╭─ Data for this task

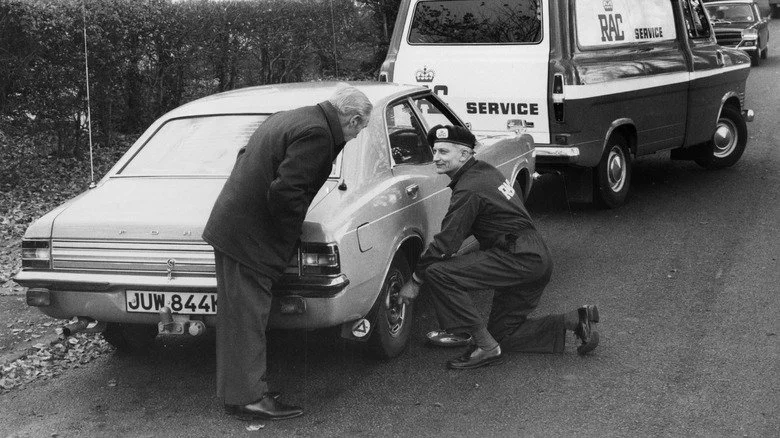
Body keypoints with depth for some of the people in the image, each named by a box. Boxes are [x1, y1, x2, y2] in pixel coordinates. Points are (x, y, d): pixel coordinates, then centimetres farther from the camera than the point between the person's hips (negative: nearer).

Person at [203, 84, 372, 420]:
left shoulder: (290, 118, 12)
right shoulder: (317, 134, -19)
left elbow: (246, 154, 21)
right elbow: (285, 191, -26)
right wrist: (291, 236, -11)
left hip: (229, 225, 10)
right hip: (251, 237, -10)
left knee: (239, 315, 16)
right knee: (248, 318, -2)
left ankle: (237, 391, 26)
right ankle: (249, 398, 5)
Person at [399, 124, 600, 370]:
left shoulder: (469, 190, -16)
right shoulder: (484, 171, 14)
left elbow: (446, 243, -17)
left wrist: (415, 280, -8)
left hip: (519, 258, -10)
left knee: (438, 273, -20)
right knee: (502, 334, 17)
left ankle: (485, 346, -15)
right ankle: (576, 320, 13)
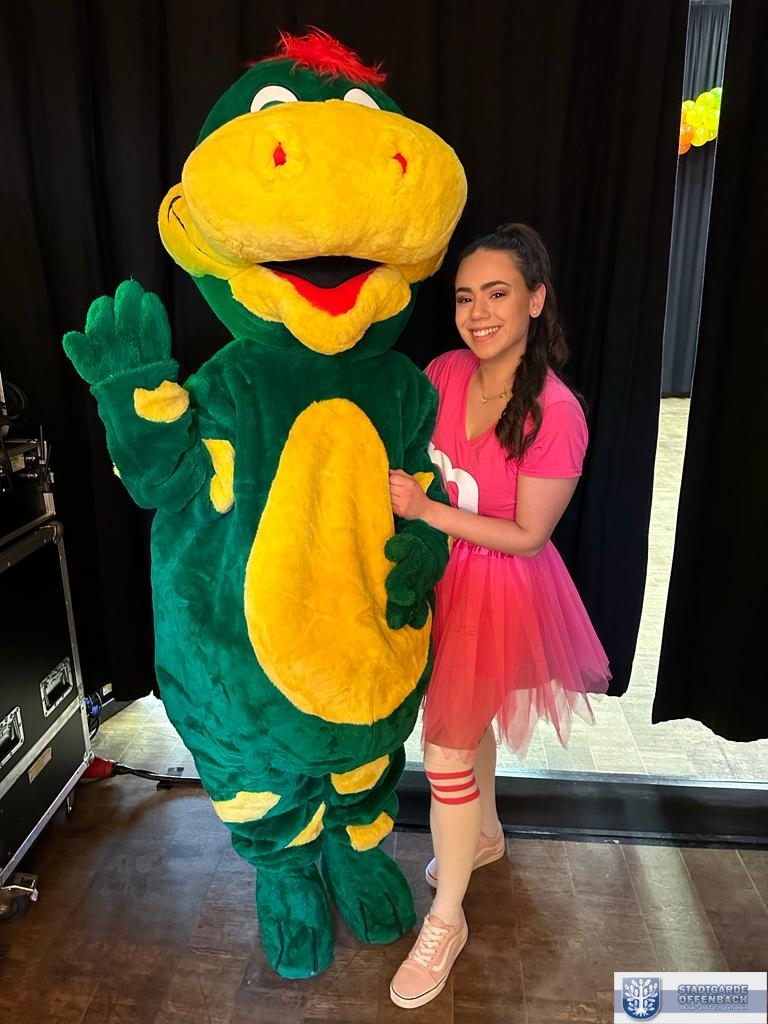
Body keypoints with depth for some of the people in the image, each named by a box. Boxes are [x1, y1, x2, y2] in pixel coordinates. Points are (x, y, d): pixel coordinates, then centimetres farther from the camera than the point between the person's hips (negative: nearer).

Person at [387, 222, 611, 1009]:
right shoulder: (446, 371, -9)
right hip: (439, 577, 6)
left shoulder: (555, 413, -25)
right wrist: (382, 478, -13)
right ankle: (486, 835, 54)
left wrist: (424, 511, -24)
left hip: (498, 590, -6)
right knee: (465, 719, 24)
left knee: (446, 747, 2)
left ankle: (445, 921, 28)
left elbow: (527, 535, -19)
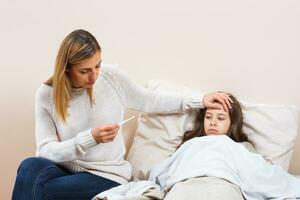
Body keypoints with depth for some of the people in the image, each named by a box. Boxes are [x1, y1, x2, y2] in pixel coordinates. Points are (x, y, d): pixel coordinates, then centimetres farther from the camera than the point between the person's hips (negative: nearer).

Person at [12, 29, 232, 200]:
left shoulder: (112, 77, -5)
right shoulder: (46, 95, -6)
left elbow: (152, 102, 10)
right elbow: (45, 151, -11)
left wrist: (200, 100, 6)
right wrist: (90, 138, -25)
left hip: (107, 177, -2)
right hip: (67, 172, 2)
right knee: (31, 166, -32)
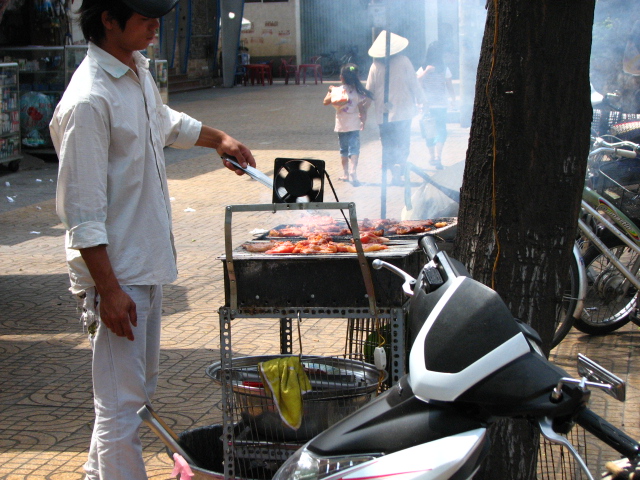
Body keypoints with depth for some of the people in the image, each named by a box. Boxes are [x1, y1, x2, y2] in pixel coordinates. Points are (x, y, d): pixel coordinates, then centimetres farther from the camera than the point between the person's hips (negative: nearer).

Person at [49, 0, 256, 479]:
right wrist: (108, 290, -24)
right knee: (122, 403, -6)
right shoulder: (89, 100, -21)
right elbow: (82, 212, -23)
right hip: (115, 272, -10)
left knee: (142, 385, 19)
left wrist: (219, 139, 32)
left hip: (147, 263, 10)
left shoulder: (138, 70, 8)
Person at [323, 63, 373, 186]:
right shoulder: (358, 92, -6)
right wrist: (363, 121, 9)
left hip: (341, 125, 1)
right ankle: (353, 170, -26)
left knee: (344, 149, 15)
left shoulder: (337, 90, -5)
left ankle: (345, 174, 21)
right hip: (354, 125, -1)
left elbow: (326, 101, 9)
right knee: (354, 148, -5)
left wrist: (330, 91, 22)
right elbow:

╰─

> [What you have to do]: Leaving each picture behind, please give again exactly the lines above from the one with "left elbow: (152, 102, 10)" through the one with "left hip: (147, 263, 10)", both included, and no others.

> [Result of the task]:
left elbow: (152, 102, 10)
right elbow: (45, 151, -11)
left wrist: (200, 100, 6)
right wrist: (90, 138, -25)
left hip: (107, 177, -2)
right hip: (67, 172, 2)
right knee: (31, 166, -32)
Body keypoints with depth for some of the people in the image, each named by a box. Boxes are [x1, y1, x2, y2] in pixel coordinates. Points are (x, y, d): pixel coordinates, then centimetres farther from the camera than the point between the person's hips (negative: nearer).

Person at [49, 0, 256, 479]:
right wrist: (108, 290, -24)
right knee: (122, 403, -6)
right shoulder: (89, 100, -21)
right elbow: (82, 212, -23)
right hip: (115, 272, -10)
left knee: (142, 385, 19)
left wrist: (219, 139, 32)
left hip: (147, 263, 10)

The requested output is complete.